This is the biggest concern of wholesale vegetable vendors in the capital, now that a draft agreement is in place that disallows wholesalers from retailing.

According to the draft agreement drawn up on January 24 by DAMC, department of trade (DoT) and department of revenue and custom (DRC) and vegetable vendors, wholesalers will not be allowed to retail.

“The department of agricultural marketing and cooperatives (DAMC) is saying that we’re not supposed to retail leftover vegetables,” Ap Tshering Norbu, who has been a vegetable wholesaler for 28 years, said. “If we aren’t allowed to retail the leftovers, then is the government going to buy the surplus?”

The draft agreement also requires wholesalers to get a trading license. “We need a license for wholesalers to mainly clear the disputes between the wholesaler and retailer, and to enhance local production”, the manager of the centenary farmers market (CFM), Tshering Dorji, said.  “Retailers aren’t comfortable to go against the wholesalers, since they have to depend on them but, when wholesalers retail, they become helpless.”
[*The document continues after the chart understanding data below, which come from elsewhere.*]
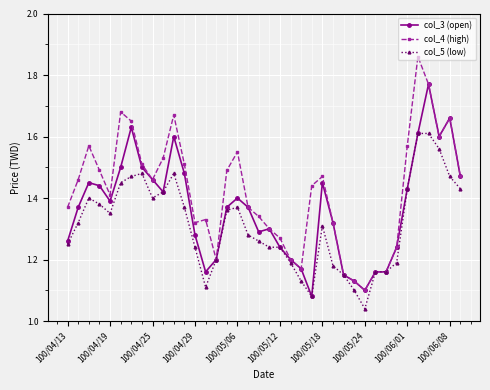

True or false: col_5 (low) has more than 1 points higher than both neighbors.

True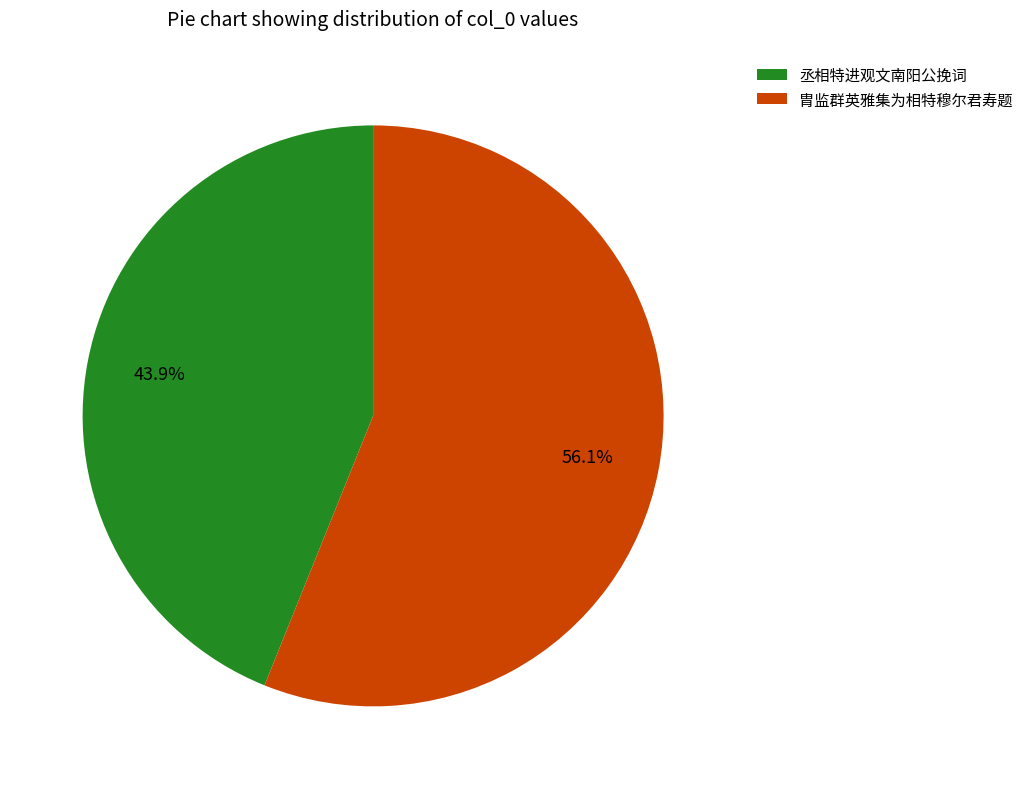

What percentage is the 丞相特进观文南阳公挽词 slice, to the nearest percent?

44%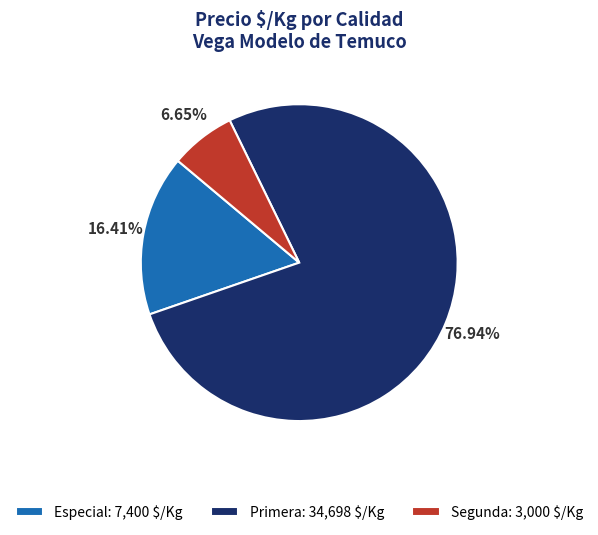

Is Primera: 34,698 $/Kg the majority of the pie?

Yes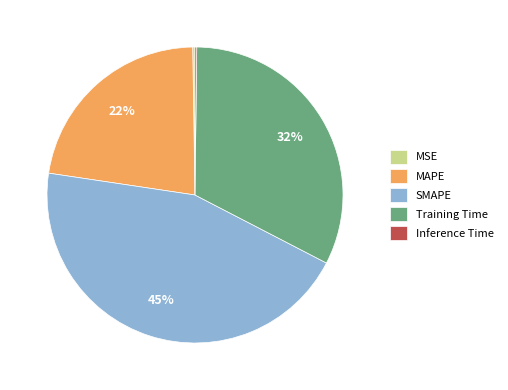

Approximately how many times larger is the value at MAPE compared to SMAPE?

0.5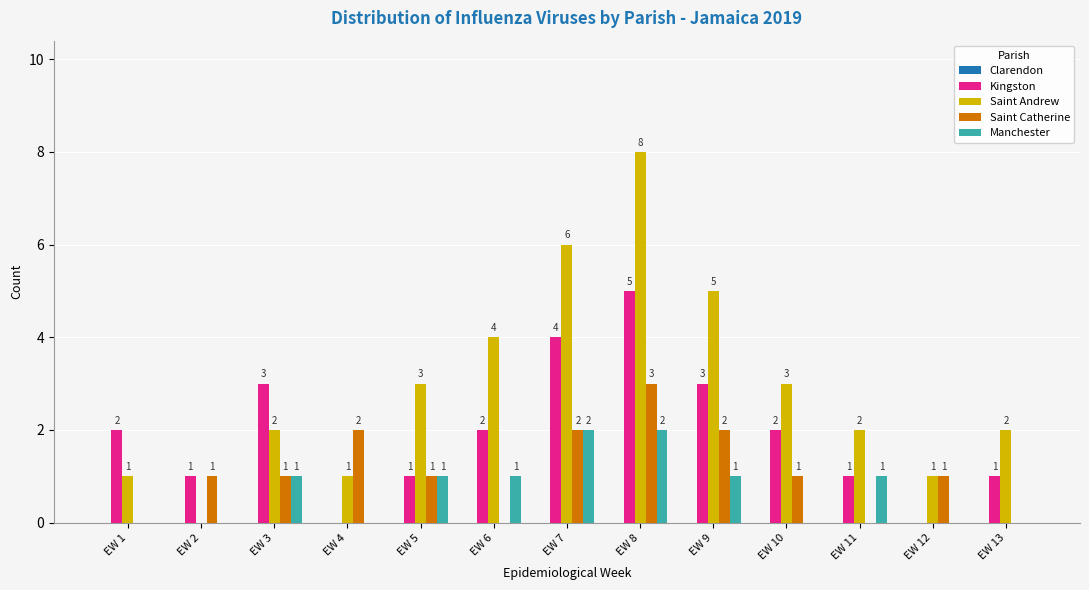

How many series are shown in this chart?

4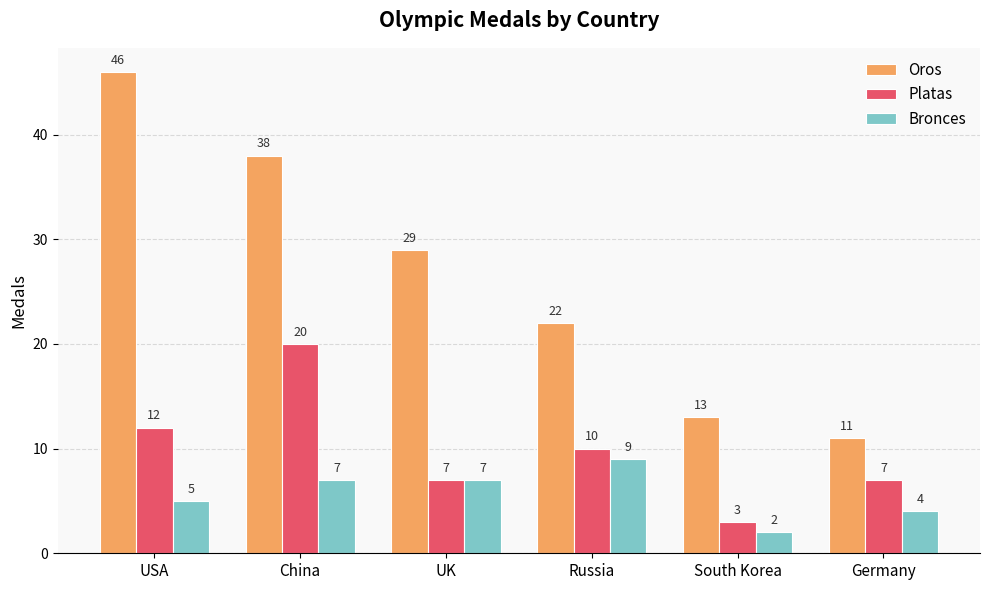

What is the approximate value of Bronces at Russia?

9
A retailer, Sonam, said wholesalers occupy the vendors’ stall, and indirectly compete with retailers selling the same imported vegetable at a cheaper price.

A wholesaler explained that they are compelled to retail the leftover vegetables, because it is a perishable item.“We normally sell the surplus at the same price quoted by the retailers, but maybe some  sell it at a cheaper price,” he said.

According to the draft agreement, business income tax (BIT) will be levied on wholesalers dealing in imported vegetables.

The DAMC is still working on the list of vegetables to be imported. Garlic, onion, tomato and small chili are some vegetables that are not readily available in the country,

Trade director Sonam Wangchuk said wholesalers should own a license, since they are well established in the business.

DAMC wants wholesalers to promote local vegetable production, so that self-sufficiency in vegetables is attained in the next few years.

According to the Bhutan Trade Statistics (2010) the import volume in 2010 was 9,016 MTof a value of  Nu 111M. Export volume was 972 MT of a value of Nu 11 M.